Start of Data

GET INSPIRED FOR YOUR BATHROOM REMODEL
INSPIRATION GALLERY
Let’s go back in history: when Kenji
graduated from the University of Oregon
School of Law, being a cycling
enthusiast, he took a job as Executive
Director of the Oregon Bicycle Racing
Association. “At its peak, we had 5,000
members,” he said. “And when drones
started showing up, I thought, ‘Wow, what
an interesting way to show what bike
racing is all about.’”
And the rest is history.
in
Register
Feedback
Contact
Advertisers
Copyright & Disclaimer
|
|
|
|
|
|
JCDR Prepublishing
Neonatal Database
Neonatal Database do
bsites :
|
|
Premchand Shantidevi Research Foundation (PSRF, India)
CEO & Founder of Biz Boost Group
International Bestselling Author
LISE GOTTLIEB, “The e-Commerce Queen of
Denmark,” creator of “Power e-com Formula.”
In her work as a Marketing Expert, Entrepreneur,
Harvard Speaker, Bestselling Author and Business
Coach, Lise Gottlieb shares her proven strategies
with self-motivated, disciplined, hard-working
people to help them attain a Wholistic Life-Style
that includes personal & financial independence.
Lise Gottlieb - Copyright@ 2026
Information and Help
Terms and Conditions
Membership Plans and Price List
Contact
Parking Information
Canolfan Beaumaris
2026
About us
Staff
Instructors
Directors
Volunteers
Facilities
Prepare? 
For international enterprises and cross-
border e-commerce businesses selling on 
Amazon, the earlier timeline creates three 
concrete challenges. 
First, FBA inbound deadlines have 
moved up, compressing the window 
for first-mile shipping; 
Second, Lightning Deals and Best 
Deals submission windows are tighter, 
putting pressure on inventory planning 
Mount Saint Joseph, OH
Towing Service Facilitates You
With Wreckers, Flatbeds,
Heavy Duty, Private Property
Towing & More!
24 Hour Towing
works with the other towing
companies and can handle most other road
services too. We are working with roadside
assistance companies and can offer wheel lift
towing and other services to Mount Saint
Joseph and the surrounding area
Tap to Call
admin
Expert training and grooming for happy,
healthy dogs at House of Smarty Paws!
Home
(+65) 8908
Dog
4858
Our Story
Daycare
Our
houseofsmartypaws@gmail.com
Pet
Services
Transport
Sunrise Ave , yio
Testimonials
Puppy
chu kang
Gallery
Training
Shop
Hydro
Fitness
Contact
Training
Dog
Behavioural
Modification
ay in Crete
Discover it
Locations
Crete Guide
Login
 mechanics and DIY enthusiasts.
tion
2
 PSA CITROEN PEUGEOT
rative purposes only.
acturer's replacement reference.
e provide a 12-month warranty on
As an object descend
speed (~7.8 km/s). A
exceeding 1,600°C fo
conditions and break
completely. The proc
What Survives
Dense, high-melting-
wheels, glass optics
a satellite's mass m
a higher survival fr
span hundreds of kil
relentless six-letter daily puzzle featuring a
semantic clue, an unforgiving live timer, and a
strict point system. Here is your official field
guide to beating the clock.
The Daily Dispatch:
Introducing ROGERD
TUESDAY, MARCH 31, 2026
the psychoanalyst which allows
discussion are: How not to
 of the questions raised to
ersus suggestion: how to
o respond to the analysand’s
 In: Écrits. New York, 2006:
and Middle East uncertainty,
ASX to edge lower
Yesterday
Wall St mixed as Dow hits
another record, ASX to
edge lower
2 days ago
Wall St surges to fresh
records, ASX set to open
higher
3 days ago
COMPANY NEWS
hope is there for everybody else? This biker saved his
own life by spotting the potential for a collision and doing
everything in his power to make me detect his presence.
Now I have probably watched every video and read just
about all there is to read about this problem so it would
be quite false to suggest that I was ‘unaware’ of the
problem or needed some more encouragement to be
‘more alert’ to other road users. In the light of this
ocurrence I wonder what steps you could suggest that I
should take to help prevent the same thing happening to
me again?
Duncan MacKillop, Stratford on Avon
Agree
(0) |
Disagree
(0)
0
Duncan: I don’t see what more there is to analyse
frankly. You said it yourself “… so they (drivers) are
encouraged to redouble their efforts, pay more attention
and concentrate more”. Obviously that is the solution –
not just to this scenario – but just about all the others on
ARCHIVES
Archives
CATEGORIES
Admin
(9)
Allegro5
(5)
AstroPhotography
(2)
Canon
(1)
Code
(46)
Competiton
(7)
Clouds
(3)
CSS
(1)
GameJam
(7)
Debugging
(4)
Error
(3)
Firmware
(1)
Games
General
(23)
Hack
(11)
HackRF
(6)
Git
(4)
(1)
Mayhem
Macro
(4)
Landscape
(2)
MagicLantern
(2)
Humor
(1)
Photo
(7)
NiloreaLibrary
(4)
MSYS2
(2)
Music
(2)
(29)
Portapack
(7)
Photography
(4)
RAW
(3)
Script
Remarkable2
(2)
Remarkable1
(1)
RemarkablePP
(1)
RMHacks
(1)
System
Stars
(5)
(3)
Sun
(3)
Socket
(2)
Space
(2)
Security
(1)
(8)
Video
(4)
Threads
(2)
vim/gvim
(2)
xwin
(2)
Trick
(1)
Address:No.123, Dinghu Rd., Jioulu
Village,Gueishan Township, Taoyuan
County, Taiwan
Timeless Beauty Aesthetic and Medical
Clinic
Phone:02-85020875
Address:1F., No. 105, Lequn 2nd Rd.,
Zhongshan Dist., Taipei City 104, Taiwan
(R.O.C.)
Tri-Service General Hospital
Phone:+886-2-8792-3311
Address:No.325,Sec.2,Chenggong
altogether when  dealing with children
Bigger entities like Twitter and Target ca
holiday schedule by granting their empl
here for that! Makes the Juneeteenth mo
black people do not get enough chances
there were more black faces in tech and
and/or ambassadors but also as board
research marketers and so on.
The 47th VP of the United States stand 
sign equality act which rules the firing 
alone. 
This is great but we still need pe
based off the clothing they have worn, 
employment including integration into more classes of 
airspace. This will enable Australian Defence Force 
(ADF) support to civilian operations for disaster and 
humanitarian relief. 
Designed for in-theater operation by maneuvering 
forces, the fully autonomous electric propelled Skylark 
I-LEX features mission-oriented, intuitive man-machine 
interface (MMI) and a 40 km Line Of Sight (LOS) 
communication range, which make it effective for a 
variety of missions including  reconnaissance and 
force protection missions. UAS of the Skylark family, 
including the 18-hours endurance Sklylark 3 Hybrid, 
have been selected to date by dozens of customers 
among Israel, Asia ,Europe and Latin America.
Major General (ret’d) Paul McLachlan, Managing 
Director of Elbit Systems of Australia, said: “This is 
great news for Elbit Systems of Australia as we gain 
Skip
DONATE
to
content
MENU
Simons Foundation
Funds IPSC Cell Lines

End of Data

=== Exercise directions ===
If a line contains the word "Joseph", it counts; say how many such lines there are in the data above, and nothing else.

=== Task answer ===
2